If you can’t reprocess historical data without taking down your live pipeline, your architecture has a problem. Partition by date. Keep your raw store accessible. Make sure your compute can handle backfill load alongside normal traffic.

We backfill constantly at the fintech startup. A new data enrichment step means reprocessing months of articles. A bug fix in price normalization means replaying weeks of feeds. This is normal. Design for it from day one.

Pick Boring Tools

I’ve seen teams adopt streaming frameworks they don’t understand because “real-time” sounds impressive on a slide. If your data arrives in hourly batches from an SFTP server, you don’t need Kafka Streams. A cron job and a Python script will outperform a distributed streaming platform that nobody on the team can debug at 3am.

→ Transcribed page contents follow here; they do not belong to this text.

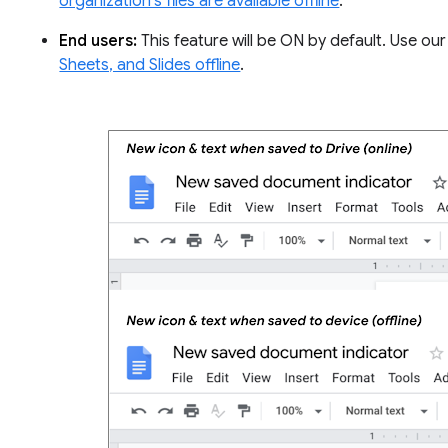
organization’s files are available offline
.
End users:
This feature will be ON by default. Use o
Sheets, and Slides offline
.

Pick the tool your team can operate under pressure. The best pipeline architecture is the one where your worst engineer can diagnose a failure in the middle of the night, not the one that requires your best engineer to be awake.

The Real Lesson

Every reliability improvement we’ve made at the fintech startup came from a production incident. Raw storage because we lost transformed data. Idempotent writes because a retry created duplicate price entries. Dead letter queues because a single bad record used to halt the entire pipeline.

You can learn from our mistakes or you can make your own. Either way, the approach is the same: assume everything will break, make recovery cheap, and instrument your system so you find out before your users do.